Toutefois, lorsque l’affaire est en état d’être immédiatement jugée et lorsque les parties sont d’accord, le bureau de conciliation et d’orientation peut se transformer en bureau de jugement et l’audience peut avoir lieu sur-le-champ, ce qui n’était pas le cas jusqu’à présent.

Une fois de plus, le bureau de conciliation et d’orientation s’éloigne de plus en plus de son rôle de conciliation pour se substituer à de la mise en état et même au bureau de jugement.

Sachant que lors du bureau de conciliation et d’orientation, seuls deux conseillers sont présents au lieu de quatre lors du bureau de jugement, on peut se demander combien de conseillers jugeront le dossier dans une telle hypothèse.

Que la célérité de la justice soit accrue est un objectif louable mais il conviendrait de ne pas l’atteindre à n’importe quel prix…

 

2.   Le bureau de jugement

 

Dès lors que l’affaire est en l’état, cette dernière pourra être renvoyée, selon les cas:

-     devant le bureau de jugement dans sa formation normale, c’est-à-dire composé de deux conseillers employeurs et deux conseillers salariés.

-     devant le bureau de jugement dans sa formation restreinte, c’est-à-dire composé d’un conseiller employeur et un conseiller salarié, avec l’accord des parties.
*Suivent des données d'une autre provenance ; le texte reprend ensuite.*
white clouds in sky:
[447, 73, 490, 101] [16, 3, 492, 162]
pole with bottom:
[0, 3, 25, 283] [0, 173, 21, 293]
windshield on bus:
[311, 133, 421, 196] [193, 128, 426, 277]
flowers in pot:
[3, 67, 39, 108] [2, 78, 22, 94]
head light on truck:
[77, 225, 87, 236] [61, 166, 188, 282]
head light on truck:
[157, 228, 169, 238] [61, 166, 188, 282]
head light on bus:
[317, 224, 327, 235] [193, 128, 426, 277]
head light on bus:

Seuls peuvent être renvoyés devant cette formation les litiges portant sur un licenciement ou une demande de résiliation judiciaire du contrat de travail – autrement dit les litiges les plus courants. Mais, surtout, il faut que les parties aient donné leur accord à cette procédure accélérée (les juges devant statuer dans un délai de trois mois).
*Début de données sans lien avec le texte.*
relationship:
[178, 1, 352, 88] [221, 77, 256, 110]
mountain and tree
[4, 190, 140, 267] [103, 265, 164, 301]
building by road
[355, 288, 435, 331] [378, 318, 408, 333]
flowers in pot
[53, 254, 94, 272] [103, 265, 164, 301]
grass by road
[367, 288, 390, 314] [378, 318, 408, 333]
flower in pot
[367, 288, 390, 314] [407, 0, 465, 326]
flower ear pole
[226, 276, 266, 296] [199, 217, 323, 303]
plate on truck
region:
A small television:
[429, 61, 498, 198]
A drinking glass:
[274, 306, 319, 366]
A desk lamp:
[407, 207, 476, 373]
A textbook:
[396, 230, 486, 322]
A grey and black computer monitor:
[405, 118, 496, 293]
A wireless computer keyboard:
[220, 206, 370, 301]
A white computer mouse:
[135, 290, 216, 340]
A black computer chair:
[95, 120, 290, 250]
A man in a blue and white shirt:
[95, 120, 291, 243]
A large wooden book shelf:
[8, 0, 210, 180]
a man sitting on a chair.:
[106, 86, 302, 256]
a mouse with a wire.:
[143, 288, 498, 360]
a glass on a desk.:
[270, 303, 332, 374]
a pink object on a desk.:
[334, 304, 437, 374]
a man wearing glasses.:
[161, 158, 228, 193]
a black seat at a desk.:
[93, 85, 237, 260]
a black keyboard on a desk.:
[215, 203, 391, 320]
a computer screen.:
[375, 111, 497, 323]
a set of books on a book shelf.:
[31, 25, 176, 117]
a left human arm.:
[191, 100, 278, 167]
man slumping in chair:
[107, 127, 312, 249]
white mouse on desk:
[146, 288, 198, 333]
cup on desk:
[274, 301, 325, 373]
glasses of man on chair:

-     devant la formation du bureau de jugement de départage composée de deux conseillers employeurs et de deux conseillers salariés, et présidée par un magistrat professionnel désigné par le TGI. Le recours à un juge professionnel a lieu au cas où un partage de voix existerait entre les conseilleurs salariés et les conseillers employeurs, comme cela est le cas actuellement. L’affaire est alors reprise dans un délai d’un mois, en théorie. En pratique, il faut plutôt compter un an.

 

Désormais, si une partie, ne comparait pas sans motif légitime ou n’est pas représentée à l’audience de conciliation, le bureau pourra juger l’affaire au fond en l’état des pièces et moyens que la partie comparante a contradictoirement communiqués. Il statuera en tant que bureau de jugement en formation restreinte.

 

La nouvelle procédure prud’homale a pour maître mot : célérité et réduction des délais.
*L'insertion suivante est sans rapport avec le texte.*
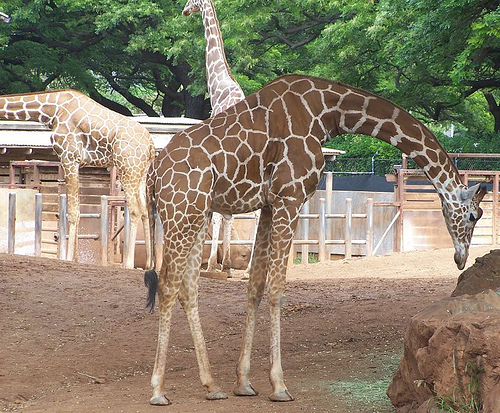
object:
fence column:
[97, 192, 112, 267]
Or, pour parvenir à cet objectif, il a semblé au législateur plus judicieux - et clairement moins coûteux -  de complexifier la procédure en dissuadant les justiciables d’agir seuls et d’augmenter les pouvoirs du bureau de conciliation et d’orientation afin de juger les affaires les plus courantes en formation restreinte à deux conseillers plutôt que de donner davantage de moyens humains et financiers à des juridictions surchargées.

Cette réforme portera sans doute ses fruits et les craintes s’estomperont avec le temps mais il est certain qu’une période d’adaptation sera nécessaire aussi bien pour les greffes que pour les praticiens et justiciables qui risquent en premier de pâtir de cette situation.

 

En notre qualité de professionnel du droit, il nous appartiendra de veiller à ce que la célérité de la procédure ne soit pas au détriment de la qualité de la justice rendue au prétexte d’aller plus vite.